Courtesy: Fisheries and Oceans Canada
Courtesy: Fisheries and Oceans Canada

Cheryl Santa Maria, staff writer

June 26, 2013 — A North Pacific right whale has been spotted in Canadian waters for the first time in more than six decades.

Sightings of right whales are incredibly rare. According to the Department of Fisheries and Oceans Canada, only six have been recorded in the past hundred years, with the last one being in 1951.

Right whales are an endangered and protected species in Canada and less than 50 are thought to exist in the eastern North Pacific ocean.

The whales were once abundant in B.C. waters but were hunted to near-extinction in the 19th century. Most of the remaining population was killed off by illegal hunting in the 1960s.

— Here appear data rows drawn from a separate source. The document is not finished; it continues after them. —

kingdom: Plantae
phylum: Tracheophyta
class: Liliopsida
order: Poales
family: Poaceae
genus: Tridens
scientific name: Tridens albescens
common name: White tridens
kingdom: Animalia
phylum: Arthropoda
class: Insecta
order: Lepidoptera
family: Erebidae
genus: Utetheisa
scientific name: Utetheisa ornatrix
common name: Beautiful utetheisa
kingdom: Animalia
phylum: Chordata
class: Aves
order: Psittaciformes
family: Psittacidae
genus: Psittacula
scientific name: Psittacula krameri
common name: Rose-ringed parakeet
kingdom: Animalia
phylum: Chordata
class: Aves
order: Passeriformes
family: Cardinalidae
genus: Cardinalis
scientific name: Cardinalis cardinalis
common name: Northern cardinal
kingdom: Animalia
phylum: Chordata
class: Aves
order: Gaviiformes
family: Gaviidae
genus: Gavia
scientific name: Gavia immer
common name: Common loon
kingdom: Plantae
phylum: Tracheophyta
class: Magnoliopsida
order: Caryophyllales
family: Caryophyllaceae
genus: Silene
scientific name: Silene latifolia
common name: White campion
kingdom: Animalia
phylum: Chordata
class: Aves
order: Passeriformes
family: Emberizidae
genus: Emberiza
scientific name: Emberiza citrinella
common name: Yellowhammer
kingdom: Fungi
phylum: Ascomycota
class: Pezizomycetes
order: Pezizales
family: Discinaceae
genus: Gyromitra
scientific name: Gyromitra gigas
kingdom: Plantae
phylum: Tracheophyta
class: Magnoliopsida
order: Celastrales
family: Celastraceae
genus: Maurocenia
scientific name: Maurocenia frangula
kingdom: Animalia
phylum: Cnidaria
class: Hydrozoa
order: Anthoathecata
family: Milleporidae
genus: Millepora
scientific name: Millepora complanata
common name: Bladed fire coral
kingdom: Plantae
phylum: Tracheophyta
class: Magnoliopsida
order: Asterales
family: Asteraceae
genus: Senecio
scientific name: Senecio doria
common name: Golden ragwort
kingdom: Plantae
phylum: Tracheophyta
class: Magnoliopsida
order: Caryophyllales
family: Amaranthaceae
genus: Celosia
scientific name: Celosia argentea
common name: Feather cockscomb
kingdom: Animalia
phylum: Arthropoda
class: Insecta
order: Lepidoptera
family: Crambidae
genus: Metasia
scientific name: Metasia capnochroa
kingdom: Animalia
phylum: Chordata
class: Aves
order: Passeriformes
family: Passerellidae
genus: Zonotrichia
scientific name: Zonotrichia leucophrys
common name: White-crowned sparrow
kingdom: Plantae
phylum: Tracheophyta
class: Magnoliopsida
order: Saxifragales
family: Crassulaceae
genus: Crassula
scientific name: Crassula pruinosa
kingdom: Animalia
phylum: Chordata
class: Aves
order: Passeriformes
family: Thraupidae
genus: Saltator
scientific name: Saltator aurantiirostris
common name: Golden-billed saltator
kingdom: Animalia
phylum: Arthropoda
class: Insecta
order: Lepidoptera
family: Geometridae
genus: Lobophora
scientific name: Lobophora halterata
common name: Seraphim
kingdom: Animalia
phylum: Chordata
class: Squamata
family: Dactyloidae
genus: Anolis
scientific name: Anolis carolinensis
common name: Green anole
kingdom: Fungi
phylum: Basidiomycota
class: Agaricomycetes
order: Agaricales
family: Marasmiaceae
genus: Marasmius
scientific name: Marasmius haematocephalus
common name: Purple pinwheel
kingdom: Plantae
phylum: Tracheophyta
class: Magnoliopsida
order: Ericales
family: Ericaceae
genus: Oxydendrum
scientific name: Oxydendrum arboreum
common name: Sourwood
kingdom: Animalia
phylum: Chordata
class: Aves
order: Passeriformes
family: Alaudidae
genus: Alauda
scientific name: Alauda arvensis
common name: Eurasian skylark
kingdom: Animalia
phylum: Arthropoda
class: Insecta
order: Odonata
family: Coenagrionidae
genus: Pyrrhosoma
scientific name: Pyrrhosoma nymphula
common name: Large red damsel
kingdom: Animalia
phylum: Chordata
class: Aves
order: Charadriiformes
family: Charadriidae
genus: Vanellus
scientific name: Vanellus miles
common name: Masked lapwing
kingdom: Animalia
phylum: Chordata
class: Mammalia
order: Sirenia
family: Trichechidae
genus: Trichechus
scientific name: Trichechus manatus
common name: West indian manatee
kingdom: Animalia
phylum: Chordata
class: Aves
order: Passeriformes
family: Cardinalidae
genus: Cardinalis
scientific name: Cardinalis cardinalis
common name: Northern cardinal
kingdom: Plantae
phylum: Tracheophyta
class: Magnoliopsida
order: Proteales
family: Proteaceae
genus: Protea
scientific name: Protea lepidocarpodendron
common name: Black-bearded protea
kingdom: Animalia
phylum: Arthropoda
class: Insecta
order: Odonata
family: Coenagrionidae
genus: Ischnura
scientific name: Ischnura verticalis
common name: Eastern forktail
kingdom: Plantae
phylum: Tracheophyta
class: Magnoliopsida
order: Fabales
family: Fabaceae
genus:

"When we realized what we were looking at, we were in a state of disbelief," said biologist James Pilkington, who made the discovery, in a statement. "I never thought Id see a North Pacific right whale in my lifetime ... I was ecstatic!"

Dr. John Ford, head of the Cetacean Research Program at DFOs Pacific Biological Station in Nanaimo, B.C., called the recent observation "exciting".

"Our research group has conducted over 50,000 km of whale surveys off the B.C. coast over the past 10 years and have sighted thousands of whales, but this is the first North Pacific right whale," he said.

"It was wonderful to see it and to confirm that the species still exists in Canadian waters."

The Canadian government is currently working on an action plan designed to recover the right whale population.